Ma quali sono allora le caratteristiche che i giovani ricercano pensando al proprio lavoro ideale? Dovrebbe essere innanzitutto un “lavoro piacevole, interessante” (40,3%), ma che al contempo offra un buon reddito (68,9%), la stabilità del posto di lavoro o della propria attività professionale (51,1%) e la possibilità di fare carriera (37,5%). Un paniere di questioni – quello discusso nell’ambito del convegno e approfondito dall’indagine – che sarà certamente sfidante per le politiche da intraprendere nei prossimi anni al fine di intervenire efficacemente nei confronti delle debolezze che ancora affliggono le transizioni al lavoro dei giovani adulti veneti, con ricadute dirette sulla loro condizione specifica, ma anche su un contesto sociale più ampio.

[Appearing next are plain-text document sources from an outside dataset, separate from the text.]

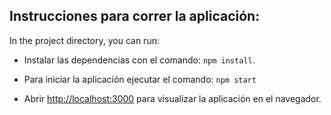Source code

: 
## Instrucciones para correr la aplicación:

In the project directory, you can run:

* Instalar las dependencias con el comando: `npm install`.

* Para iniciar la aplicación ejecutar el comando: `npm start`

* Abrir [http://localhost:3000](http://localhost:3000) para visualizar la aplicación en el navegador.

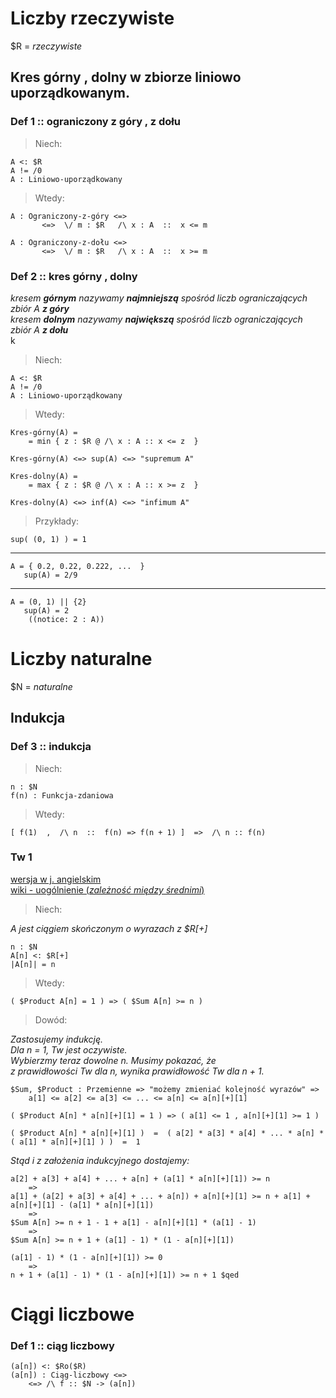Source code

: 
# Liczby rzeczywiste

$R = _rzeczywiste_

## Kres górny , dolny w zbiorze liniowo uporządkowanym.
### Def 1 :: ograniczony z góry , z dołu

> Niech:

    A <: $R  
    A != /0  
    A : Liniowo-uporządkowany
> Wtedy:

    A : Ograniczony-z-góry <=> 
           <=>  \/ m : $R   /\ x : A  ::  x <= m

    A : Ograniczony-z-dołu <=> 
           <=>  \/ m : $R   /\ x : A  ::  x >= m

### Def 2 :: kres górny , dolny

_kresem **górnym** nazywamy **najmniejszą** spośród liczb ograniczających zbiór A **z góry**_  
_kresem **dolnym** nazywamy **największą** spośród liczb ograniczających zbiór A **z dołu**_  
k
> Niech:

    A <: $R  
    A != /0  
    A : Liniowo-uporządkowany
> Wtedy:

    Kres-górny(A) =
        = min { z : $R @ /\ x : A :: x <= z  } 
    
    Kres-górny(A) <=> sup(A) <=> "supremum A"

    Kres-dolny(A) =
        = max { z : $R @ /\ x : A :: x >= z  } 
    
    Kres-dolny(A) <=> inf(A) <=> "infimum A"


> Przykłady:

    sup( (0, 1) ) = 1
---
    A = { 0.2, 0.22, 0.222, ...  }
       sup(A) = 2/9
---
    A = (0, 1) || {2}
       sup(A) = 2
        ((notice: 2 : A))

# Liczby naturalne
$N = _naturalne_

## Indukcja
### Def 3 :: indukcja

> Niech:

    n : $N
    f(n) : Funkcja-zdaniowa
> Wtedy:

    [ f(1)  ,  /\ n  ::  f(n) => f(n + 1) ]  =>  /\ n :: f(n)

### Tw 1 
[wersja w j. angielskim](https://math.stackexchange.com/questions/1982625/induction-proof-if-product-of-n-numbers-is-1-sum-is-n)  
[wiki - uogólnienie (_zależność między średnimi_)](https://pl.wikipedia.org/wiki/Nier%C3%B3wno%C5%9Bci_mi%C4%99dzy_%C5%9Brednimi)  

> Niech:

_A jest ciągiem skończonym o wyrazach z $R[+]_

    n : $N
    A[n] <: $R[+]
    |A[n]| = n
> Wtedy:

    ( $Product A[n] = 1 ) => ( $Sum A[n] >= n )
> Dowód:

_Zastosujemy indukcję._  
_Dla n = 1, Tw jest oczywiste._  
_Wybierzmy teraz dowolne n. Musimy pokazać, że_  
_z prawidłowości Tw dla n, wynika prawidłowość Tw dla n + 1._  

    $Sum, $Product : Przemienne => "możemy zmieniać kolejność wyrazów" => 
        a[1] <= a[2] <= a[3] <= ... <= a[n] <= a[n][+][1]
    
    ( $Product A[n] * a[n][+][1] = 1 ) => ( a[1] <= 1 , a[n][+][1] >= 1 )

    ( $Product A[n] * a[n][+][1] )  =  ( a[2] * a[3] * a[4] * ... * a[n] * ( a[1] * a[n][+][1] ) )  =  1

_Stąd i z założenia indukcyjnego dostajemy:_

    a[2] + a[3] + a[4] + ... + a[n] + (a[1] * a[n][+][1]) >= n
        =>
    a[1] + (a[2] + a[3] + a[4] + ... + a[n]) + a[n][+][1] >= n + a[1] + a[n][+][1] - (a[1] * a[n][+][1])
        =>
    $Sum A[n] >= n + 1 - 1 + a[1] - a[n][+][1] * (a[1] - 1)
        =>
    $Sum A[n] >= n + 1 + (a[1] - 1) * (1 - a[n][+][1])
    
    (a[1] - 1) * (1 - a[n][+][1]) >= 0
        =>
    n + 1 + (a[1] - 1) * (1 - a[n][+][1]) >= n + 1 $qed

# Ciągi liczbowe
### Def 1 :: ciąg liczbowy

    (a[n]) <: $Ro($R)
    (a[n]) : Ciąg-liczbowy <=>
        <=> /\ f :: $N -> (a[n])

Nel corso del convegno sono stati presentati anche alcuni dati sull’occupazione giovanile in Veneto e, in particolare, sul loro ingresso nel mercato del lavoro.
Dei circa 990.000 giovani tra i 15 e i 34 anni residenti in Veneto, oltre la metà (514.000) risulta occupata, percentuale che sale all’80% sopra i 25 anni. Mediamente, ogni anno fanno il loro ingresso nel mercato del lavoro circa 100 mila giovani, la maggior parte dei quali con contratto a termine e nel settore dei servizi, specie nel turismo e nei servizi alla persona. Quasi uno su tre esordisce con un contratto part-time. Le donne rappresentano il 39% del totale, gli stranieri sono il 35%, il 10% sono laureati.